(Collected data)
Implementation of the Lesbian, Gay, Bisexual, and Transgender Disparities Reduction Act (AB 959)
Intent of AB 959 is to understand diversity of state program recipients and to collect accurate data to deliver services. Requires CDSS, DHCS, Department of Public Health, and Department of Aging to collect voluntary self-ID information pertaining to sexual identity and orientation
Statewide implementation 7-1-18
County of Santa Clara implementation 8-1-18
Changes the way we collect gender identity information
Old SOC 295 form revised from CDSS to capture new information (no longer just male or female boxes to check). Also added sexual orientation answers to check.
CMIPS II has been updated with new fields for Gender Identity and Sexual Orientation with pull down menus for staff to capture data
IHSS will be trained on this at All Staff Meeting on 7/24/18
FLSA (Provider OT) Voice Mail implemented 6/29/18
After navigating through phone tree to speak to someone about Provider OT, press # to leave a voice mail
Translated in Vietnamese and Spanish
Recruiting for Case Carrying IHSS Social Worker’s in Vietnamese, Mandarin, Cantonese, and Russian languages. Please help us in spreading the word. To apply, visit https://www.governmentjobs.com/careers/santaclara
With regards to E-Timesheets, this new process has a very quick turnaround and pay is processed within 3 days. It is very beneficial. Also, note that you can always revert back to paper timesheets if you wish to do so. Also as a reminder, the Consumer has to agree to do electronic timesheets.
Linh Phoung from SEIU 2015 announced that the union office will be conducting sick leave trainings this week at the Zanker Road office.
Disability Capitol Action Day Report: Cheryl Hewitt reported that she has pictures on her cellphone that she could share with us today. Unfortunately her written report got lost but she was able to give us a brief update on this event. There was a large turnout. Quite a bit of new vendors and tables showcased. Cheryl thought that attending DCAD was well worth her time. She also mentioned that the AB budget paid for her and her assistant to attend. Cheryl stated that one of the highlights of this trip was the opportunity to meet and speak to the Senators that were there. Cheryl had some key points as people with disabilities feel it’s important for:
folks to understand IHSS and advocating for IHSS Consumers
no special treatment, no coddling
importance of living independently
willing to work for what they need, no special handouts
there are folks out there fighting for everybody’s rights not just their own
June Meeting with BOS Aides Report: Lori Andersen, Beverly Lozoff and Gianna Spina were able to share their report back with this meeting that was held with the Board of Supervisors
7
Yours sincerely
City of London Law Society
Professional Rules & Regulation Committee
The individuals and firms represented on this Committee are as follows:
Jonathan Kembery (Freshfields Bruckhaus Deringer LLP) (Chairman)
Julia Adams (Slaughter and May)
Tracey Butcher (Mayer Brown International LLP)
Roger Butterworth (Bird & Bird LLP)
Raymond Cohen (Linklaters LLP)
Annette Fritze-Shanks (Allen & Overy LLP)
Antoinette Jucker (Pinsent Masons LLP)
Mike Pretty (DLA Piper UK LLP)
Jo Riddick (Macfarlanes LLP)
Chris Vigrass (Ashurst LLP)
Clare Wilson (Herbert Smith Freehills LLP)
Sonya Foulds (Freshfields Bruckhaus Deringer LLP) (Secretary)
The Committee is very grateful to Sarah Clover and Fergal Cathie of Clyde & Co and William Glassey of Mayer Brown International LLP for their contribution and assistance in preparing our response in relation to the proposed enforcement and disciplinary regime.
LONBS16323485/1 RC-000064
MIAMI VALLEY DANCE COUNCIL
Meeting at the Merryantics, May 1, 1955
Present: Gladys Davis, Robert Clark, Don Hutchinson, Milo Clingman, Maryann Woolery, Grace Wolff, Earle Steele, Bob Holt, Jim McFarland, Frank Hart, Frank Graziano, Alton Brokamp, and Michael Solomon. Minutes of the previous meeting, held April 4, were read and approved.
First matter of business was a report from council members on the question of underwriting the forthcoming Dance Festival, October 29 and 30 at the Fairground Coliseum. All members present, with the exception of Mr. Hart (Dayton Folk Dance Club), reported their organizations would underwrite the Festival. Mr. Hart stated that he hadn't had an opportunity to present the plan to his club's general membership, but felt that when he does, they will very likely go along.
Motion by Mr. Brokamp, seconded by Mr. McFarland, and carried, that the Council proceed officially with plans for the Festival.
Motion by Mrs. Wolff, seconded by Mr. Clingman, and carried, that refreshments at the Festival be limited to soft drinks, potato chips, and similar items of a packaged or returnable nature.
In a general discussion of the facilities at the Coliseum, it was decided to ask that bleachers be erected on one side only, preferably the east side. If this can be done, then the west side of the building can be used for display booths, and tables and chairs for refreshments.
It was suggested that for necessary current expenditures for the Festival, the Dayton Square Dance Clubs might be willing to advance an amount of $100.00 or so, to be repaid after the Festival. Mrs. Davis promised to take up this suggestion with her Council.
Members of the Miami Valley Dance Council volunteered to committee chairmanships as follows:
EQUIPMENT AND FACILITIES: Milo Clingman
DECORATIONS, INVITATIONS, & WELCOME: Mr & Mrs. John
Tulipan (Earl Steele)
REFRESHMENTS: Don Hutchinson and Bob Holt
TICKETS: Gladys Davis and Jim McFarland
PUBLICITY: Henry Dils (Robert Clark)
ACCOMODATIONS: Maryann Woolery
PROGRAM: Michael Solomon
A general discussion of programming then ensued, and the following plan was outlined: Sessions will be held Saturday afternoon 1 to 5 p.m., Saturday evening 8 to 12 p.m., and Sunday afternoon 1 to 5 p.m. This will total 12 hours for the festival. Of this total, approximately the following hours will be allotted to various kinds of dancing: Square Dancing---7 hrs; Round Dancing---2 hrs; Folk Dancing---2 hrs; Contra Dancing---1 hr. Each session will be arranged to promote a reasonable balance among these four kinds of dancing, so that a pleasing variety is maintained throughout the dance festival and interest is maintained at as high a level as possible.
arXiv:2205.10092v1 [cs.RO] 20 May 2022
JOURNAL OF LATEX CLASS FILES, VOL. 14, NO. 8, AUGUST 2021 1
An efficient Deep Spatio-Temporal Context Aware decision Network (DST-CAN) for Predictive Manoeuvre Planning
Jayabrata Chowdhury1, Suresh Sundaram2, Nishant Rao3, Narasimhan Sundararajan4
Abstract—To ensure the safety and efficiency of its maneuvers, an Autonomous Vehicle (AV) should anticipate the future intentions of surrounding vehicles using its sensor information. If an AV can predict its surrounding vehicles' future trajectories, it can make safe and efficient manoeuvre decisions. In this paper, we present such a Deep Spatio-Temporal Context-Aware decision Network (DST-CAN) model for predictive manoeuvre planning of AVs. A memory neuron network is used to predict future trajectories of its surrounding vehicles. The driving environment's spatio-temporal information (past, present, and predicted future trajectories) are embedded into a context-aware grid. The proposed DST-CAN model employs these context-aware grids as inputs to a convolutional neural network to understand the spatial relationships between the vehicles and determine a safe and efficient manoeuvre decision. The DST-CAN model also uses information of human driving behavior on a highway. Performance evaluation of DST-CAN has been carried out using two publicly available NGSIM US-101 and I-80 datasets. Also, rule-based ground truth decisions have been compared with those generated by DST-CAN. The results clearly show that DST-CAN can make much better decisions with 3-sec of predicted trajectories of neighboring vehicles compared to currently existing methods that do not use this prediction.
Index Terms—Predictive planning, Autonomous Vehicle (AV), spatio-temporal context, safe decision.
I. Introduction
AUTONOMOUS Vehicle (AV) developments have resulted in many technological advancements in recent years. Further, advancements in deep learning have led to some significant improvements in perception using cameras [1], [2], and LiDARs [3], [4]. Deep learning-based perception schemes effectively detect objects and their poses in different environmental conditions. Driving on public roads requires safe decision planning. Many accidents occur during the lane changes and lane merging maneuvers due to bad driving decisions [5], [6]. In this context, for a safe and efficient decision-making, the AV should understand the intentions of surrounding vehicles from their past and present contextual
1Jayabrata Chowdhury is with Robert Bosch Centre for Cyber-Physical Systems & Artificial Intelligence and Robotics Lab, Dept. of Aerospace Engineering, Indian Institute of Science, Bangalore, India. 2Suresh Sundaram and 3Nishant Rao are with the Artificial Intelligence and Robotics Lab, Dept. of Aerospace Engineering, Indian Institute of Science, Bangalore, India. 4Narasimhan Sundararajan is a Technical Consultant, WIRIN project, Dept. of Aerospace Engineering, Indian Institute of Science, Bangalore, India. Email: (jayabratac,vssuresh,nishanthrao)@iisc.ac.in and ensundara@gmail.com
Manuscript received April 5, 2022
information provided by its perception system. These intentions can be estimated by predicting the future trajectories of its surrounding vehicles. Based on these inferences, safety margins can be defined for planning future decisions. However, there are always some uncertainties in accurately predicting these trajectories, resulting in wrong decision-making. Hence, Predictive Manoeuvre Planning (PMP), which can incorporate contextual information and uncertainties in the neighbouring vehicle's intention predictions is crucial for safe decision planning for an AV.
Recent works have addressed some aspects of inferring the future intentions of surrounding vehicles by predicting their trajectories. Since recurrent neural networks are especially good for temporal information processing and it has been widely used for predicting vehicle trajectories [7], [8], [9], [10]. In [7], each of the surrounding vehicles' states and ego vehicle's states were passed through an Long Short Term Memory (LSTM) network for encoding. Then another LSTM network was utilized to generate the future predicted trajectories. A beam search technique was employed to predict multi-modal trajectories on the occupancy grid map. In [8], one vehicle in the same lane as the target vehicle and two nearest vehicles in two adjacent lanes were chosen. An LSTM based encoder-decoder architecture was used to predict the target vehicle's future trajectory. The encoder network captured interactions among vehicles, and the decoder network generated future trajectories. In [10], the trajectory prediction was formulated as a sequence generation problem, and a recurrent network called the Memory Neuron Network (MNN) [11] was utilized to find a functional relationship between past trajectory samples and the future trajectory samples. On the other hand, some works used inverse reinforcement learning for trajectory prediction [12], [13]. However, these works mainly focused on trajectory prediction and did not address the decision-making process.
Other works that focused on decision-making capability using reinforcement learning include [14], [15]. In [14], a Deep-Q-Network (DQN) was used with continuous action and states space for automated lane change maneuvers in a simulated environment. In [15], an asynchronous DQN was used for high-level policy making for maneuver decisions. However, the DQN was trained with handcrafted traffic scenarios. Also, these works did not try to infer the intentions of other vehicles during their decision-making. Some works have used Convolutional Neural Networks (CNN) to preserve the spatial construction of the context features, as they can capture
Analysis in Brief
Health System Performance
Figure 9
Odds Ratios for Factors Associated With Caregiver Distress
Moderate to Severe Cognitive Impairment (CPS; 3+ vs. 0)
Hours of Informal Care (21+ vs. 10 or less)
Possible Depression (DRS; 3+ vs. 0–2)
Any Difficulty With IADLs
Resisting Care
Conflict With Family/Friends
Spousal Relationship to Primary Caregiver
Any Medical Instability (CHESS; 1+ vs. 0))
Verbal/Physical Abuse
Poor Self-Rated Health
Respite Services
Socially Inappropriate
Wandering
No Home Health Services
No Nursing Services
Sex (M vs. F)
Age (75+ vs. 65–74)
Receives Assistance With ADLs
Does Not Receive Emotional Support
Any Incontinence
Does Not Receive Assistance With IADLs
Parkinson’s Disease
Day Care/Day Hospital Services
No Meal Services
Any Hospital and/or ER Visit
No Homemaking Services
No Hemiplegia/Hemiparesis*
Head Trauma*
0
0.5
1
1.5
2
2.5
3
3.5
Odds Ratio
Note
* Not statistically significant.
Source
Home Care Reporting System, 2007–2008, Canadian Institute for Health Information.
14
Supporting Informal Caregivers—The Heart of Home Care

**Work to be completed:** Could you restate, word for word, the lines above from the one with "Raymond Cohen (Linklaters LLP)" to the one with "Sonya Foulds (Freshfields", both included?

**Written solution:**
Raymond Cohen (Linklaters LLP)
Annette Fritze-Shanks (Allen & Overy LLP)
Antoinette Jucker (Pinsent Masons LLP)
Mike Pretty (DLA Piper UK LLP)
Jo Riddick (Macfarlanes LLP)
Chris Vigrass (Ashurst LLP)
Clare Wilson (Herbert Smith Freehills LLP)
Sonya Foulds (Freshfields Bruckhaus Deringer LLP) (Secretary)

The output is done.